For a little over a year, French photographer Mathieu Stern has made it his mission to capture images using "weird" lenses—plastic ones from a toy camera, vintage Soviet ones, ones that are over a hundred years old. However, now he has set his sights on adding to the list of weird lenses by making one of his own through 3D printing. In his latest video, Stern shows explains how he took an old lens from the 1890s, made a cardboard prototype, and finalized the design alongside French 3D printing agency FABULOUS to create a 135mm 1.8 lens. Check it out below.

Stern explains his process and offers some backstory on how the his lens came to be:

Well, as I never really learned how to make 3D models on a computer, I started by making a cardboard first prototype with a found lens from 1890 I had in a box.
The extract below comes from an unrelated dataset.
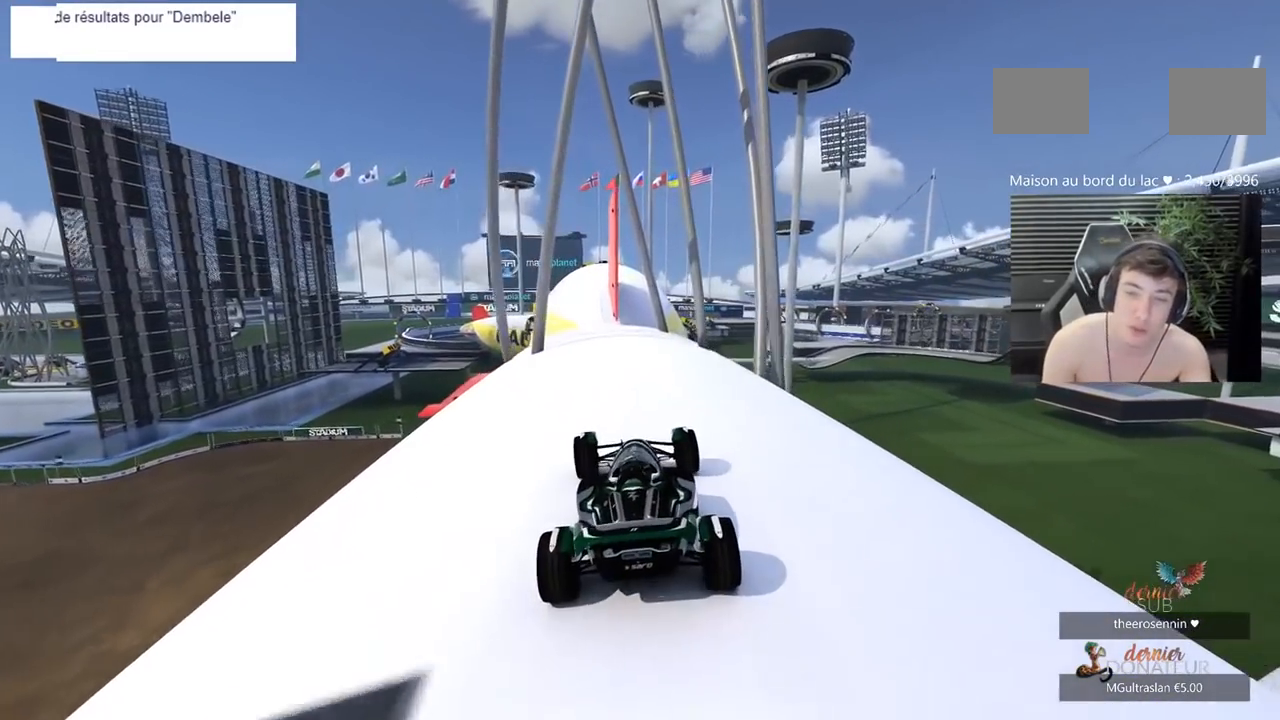
{"keys": ["5"], "events": [[317, "3", "down"], [367, "3", "up"]]}
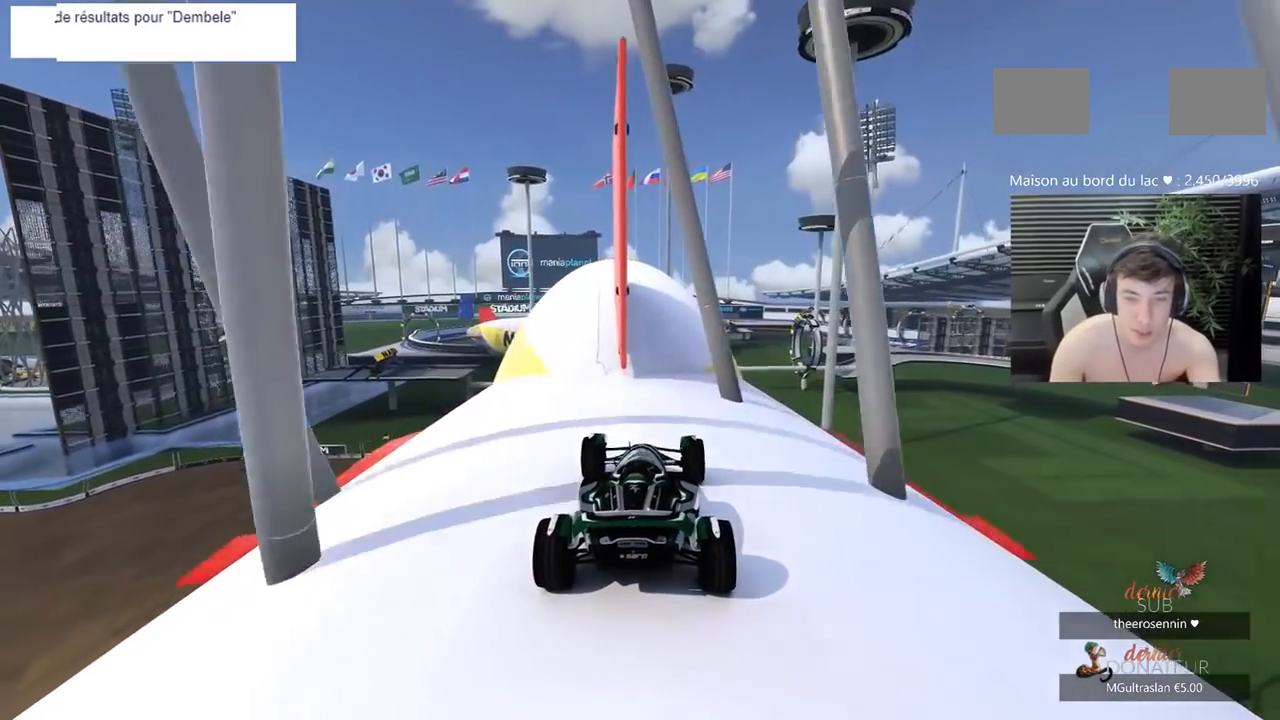
{"keys": ["5"], "events": [[50, "3", "down"], [100, "3", "up"], [233, "1", "down"], [333, "1", "up"]]}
It was ugly and not easy to use but I was able to focus and take the measurements I needed to create a 2D design.

After getting a lot of " NO" from many french 3D printers (I must say I had no money to pay anyone so it was quite complicated to motivate someone), I saw some hope. I met Arnault Coulet, CEO of a French 3D printing agency called FABULOUS. His team and he designed the 3D prototype and printed the lens. [Luckily] for us, he saw all the crazy potential and fun we could create with this project.

I worked with them on designing a lens that could be mounted directly on my camera. Once I received the 3D printed parts from Arnault, I saw my crazy lens coming to "life" and... it worked !! I had in my hand a monocle lens (meaning it has just one glass lens in the front) and in my estimation (I did the maths), it is a 135mm 1.8 lens. I needed to give it a real first test, so I mounted it on my full frame mirrorless camera

The result is a lens that creates some pretty amazing images. The edges do have some distortion, but the center is incredibly sharp (and cropping is not an issue). The lens works well for landscapes, as well as portraits, too. And, as you might've noticed in the video, Stern's lens also allows you to customize the bokeh with filters that you can slide right in.